Occasionally you may experience some neck stiffness after the operation, particularly if you have a pre-existing history of neck discomfort or musculoskeletal problems prior to the operation. It is important to mention this to your surgeon and anaesthetist as they will be able to take steps to minimise the movements of your neck during the procedure.

After microlaryngoscopy, your voice may sound hoarser than before hand. This will especially be the case if any biopsies have been taken. This worsening should however be temporary until such time that the inflammation of the lining of the voice box caused by the biopsies heals. As a result, most surgeons recommend that you should refrain from using your voice where at all possible for 48 hours after the operation.

After both procedures, you can usually eat and drink later the same day. It is usual for the operations to be performed as a day case so you should be able to go home later the same day.

What can go wrong after a microlaryngoscopy or oesophagoscopy?

Both procedures are generally extremely safe. A slight sore throat afterwards is to be expected by most patients. Whilst bleeding and infection can happen after any operation, they are unusual after microlaryngoscopy or oesophagoscopy.

There is a risk of chipping or damage to your lips, teeth or gums caused by the metal tubes. Your surgeon uses a gum guard to help prevent this happening, although even with the most careful technique, problems can still occasionally occur particularly if there are any caps, crowns or poor dentition.

After oesophagoscopy, there is a very small chance of a small tear occurring in the mucosa (inner lining) of the oesophagus, caused either by one of the metal tubes or the biopsy.
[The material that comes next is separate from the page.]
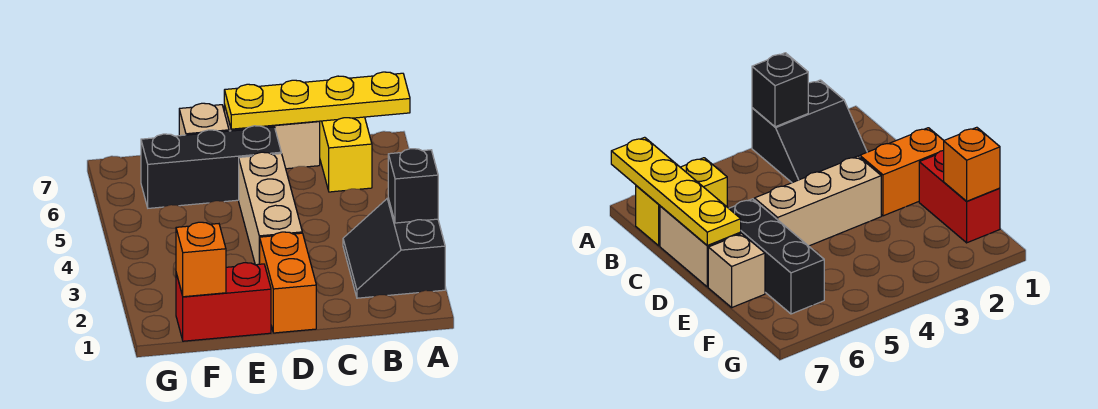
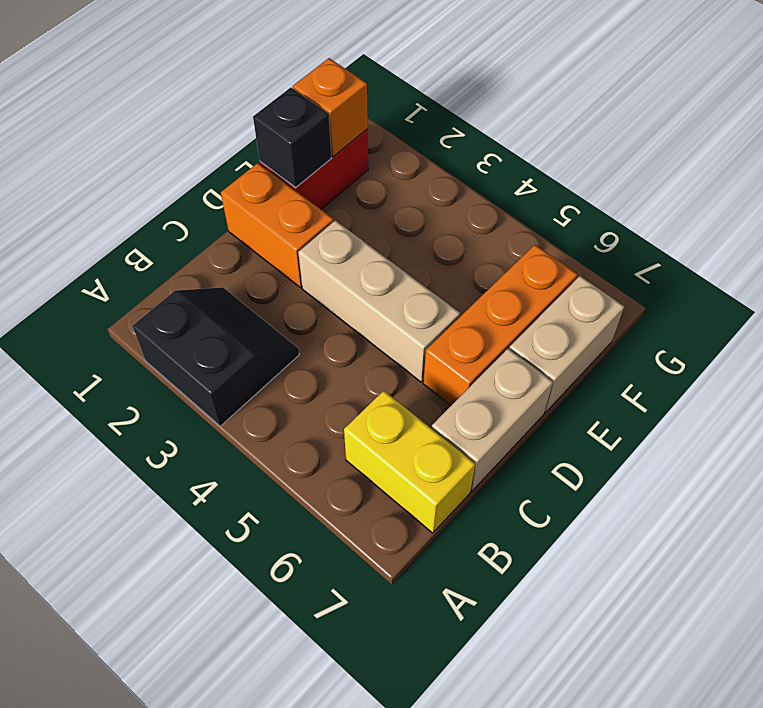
black 1x1 brick [388,149,438,223] -> black 1x1 brick moved to [253,88,331,187]
yellow 1x4 plate [224,72,410,129] -> none
black 1x3 brick [141,126,281,208] -> orange 1x3 brick [423,245,578,405]
tan 1x1 brick [179,103,229,136] -> tan 1x2 brick [509,276,624,412]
In the worst case scenario, this can lead to a nasty chest infection and septicaemia. The warning signs of this are if you experience severe back pain, if air appears under the skin of your neck, if your pulse rate increases suddenly or if you develop an early temperature. Your surgical and nursing teams will be alert to this possibility after the procedure and routine observations will be taken to monitor this. However such a complication is extremely rare. As a precaution however, you may be asked not to eat anything for a few hours and then only sips of sterile water until it is clear that there is no tear, after which you will then be able to gently reintroduce a normal diet.

What happens after I have gone home?

Depending on your job and level of activity, you may need a few days off work. You will then be seen by your surgeon in clinic who will let you know what was found during the operation and give you any results from the biopsies. If any further treatment is advised this will be discussed with you.

After microlaryngoscopy you may require a course of speech therapy if the hoarse voice persists. This will be arranged by your specialist.

After oesophagoscopy, any other conditions contributing to the symptoms can be treated. For example, if you have evidence of gastric acid reflux, you may require a course of medicine to suppress excess stomach acid such as lanzoprazole, or an anti-acid liquid or tablet such as Gaviscon AdvanceTM.